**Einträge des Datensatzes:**
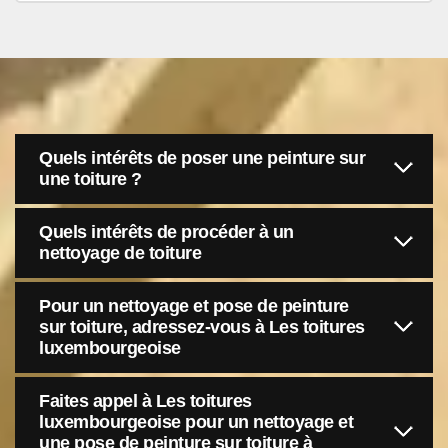
Quels intérêts de poser une peinture sur
une toiture ?
Quels intérêts de procéder à un
nettoyage de toiture
Pour un nettoyage et pose de peinture
sur toiture, adressez-vous à Les toitures
luxembourgeoise
Faites appel à Les toitures
luxembourgeoise pour un nettoyage et
une pose de peinture sur toiture à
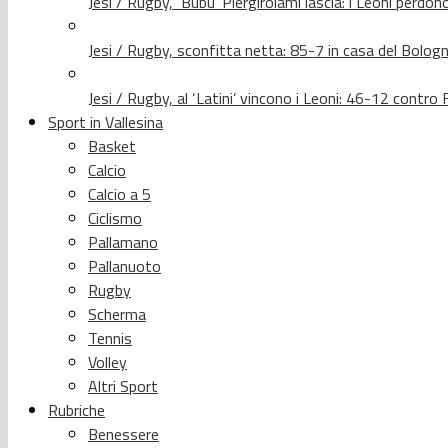
Jesi / Rugby, ‘Bubu’ Piergirolami lascia: i Leoni per
Jesi / Rugby, sconfitta netta: 85-7 in casa del Bolog
Jesi / Rugby, al ‘Latini’ vincono i Leoni: 46-12 contr
Sport in Vallesina
Basket
Calcio
Calcio a 5
Ciclismo
Pallamano
Pallanuoto
Rugby
Scherma
Tennis
Volley
Altri Sport
Rubriche
Benessere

**IHRE AUFGABE:** Schreiben Sie den Text aller Einträge oben Zeile für Zeile unverändert ab und lassen Sie die Bilder dabei weg.

**LÖSUNG:**
Quels intérêts de poser une peinture sur
une toiture ?
Quels intérêts de procéder à un
nettoyage de toiture
Pour un nettoyage et pose de peinture
sur toiture, adressez-vous à Les toitures
luxembourgeoise
Faites appel à Les toitures
luxembourgeoise pour un nettoyage et
une pose de peinture sur toiture à
Jesi / Rugby, ‘Bubu’ Piergirolami lascia: i Leoni per
Jesi / Rugby, sconfitta netta: 85-7 in casa del Bolog
Jesi / Rugby, al ‘Latini’ vincono i Leoni: 46-12 contr
Sport in Vallesina
Basket
Calcio
Calcio a 5
Ciclismo
Pallamano
Pallanuoto
Rugby
Scherma
Tennis
Volley
Altri Sport
Rubriche
Benessere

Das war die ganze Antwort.